‘Some of the Guests at the Conversazione’ runs the title of this photograph, but what is the occasion has been captured for posterity? Who are these ladies and gentlemen, dressed impeccably in their best evening wear?
Let’s zoom in a little closer, to some figures in the front row:
The gentleman with the drooping moustache – and seemingly drooping features – is William Bateson, born on this day in 1861. He’s seated between his wife Beatrice and the Rev. William Wilks, Secretary of the Royal Horticultural Society.
The date is the 30th July 1906 and the occasion is the opening Conversazione of the third international conference on hybridization and plant breeding. Like the first of these Conferences in 1899, it was held in London and organised through the Royal Horticultural Society.

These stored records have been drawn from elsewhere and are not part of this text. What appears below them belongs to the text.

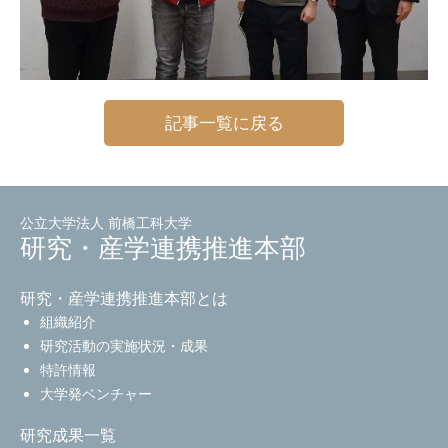
記事一覧に戻る
公立大学法人 前橋工科大学
研究・産学連携推進本部
研究・産学連携推進本部とは
組織紹介
研究活動の実施状況・成果
特許情報
大学発ベンチャー
研究成果一覧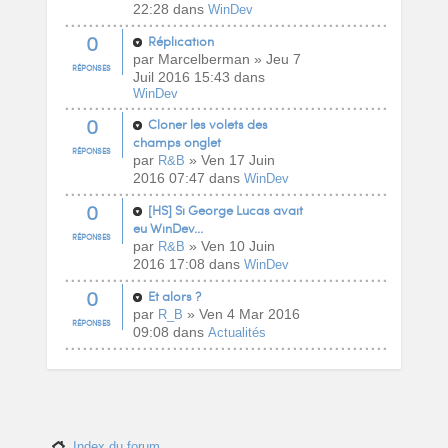
22:28 dans
WinDev
0
Réplication
par Marcelberman » Jeu 7
RÉPONSES
Juil 2016 15:43 dans
WinDev
0
Cloner les volets des
champs onglet
RÉPONSES
par
» Ven 17 Juin
R&B
2016 07:47 dans
WinDev
0
[HS] Si George Lucas avait
eu WinDev...
RÉPONSES
par
» Ven 10 Juin
R&B
2016 17:08 dans
WinDev
0
Et alors ?
par
» Ven 4 Mar 2016
R_B
RÉPONSES
09:08 dans
Actualités
Index du forum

Our focus on Bateson is due to the Inaugural Lecture he delievered to the Conference the morning after this photograph was taken. Bateson began his Lecture by recalling the first Conference in 1899, then considering the work of Gregor Mendel which had been re-discovered in Western Europe around the turn of the century, and how this research was turning the study of hybridisation and plant-breeding into a “developed science” (indeed, Bateson was carrying out reseach along these lines in Cambridge, with the aid of ladies from Newnham College). Bateson’s next paragraph, however, is worth quoting in full:
“Like other new crafts, we have been compelled to adopt a terminology, which, if somewhat deterrent to the novice, is so necessary a tool to the craftsman that it must be endured. But though these attributes of scientific activity are in evidence, the science itself is still nameless, and we can only describe our pursuit by cumbrous and often misleading periphrasis. To meet this difficulty I suggest for the consideration of this Congress the term Genetics, which sufficiently indicates that our labours are devoted to the elucidation of the phenomena of heredity and variation: in other words, to the physiology of Descent, with implied bearing on the theoretical problems of the evolutionist and the systematist, and application to the practical problems of breeders, whether of animals or plants. After more or less undirected wanderings we have thus a definite aim in view” .
It’s fair to say then, that the term Bateson suggested to his audience succeeded in its aim. It certainly replaced the need for “cumbrous and often misleading periphrasis” – so much so that the published proceedings were titled Report of the Third International Conference on Genetics: hybridisation (the cross-breeding of genera or species), the cross-breeding of varieties, and general plant-breeding.
The next time then, you hear the word ‘genetics’ ponder not just the modern imagery associated with the term, nor the scientists of the twenty first century unravelling the secrets of the human body, but the term’s creator William Bateson – captured by the camera, attired in the formal evening wear of Edwardian England.
 Report of the Third International Conference 1906 on Genetics : hybridisation (the cross-breeding of genera or species), the cross-breeding of varieties, and general plant-breeding (ed. W. Wilks), p91. Whilst Bateson had used the word ‘genetics’ in a personal letter in 1905, this was a public outing for his new term.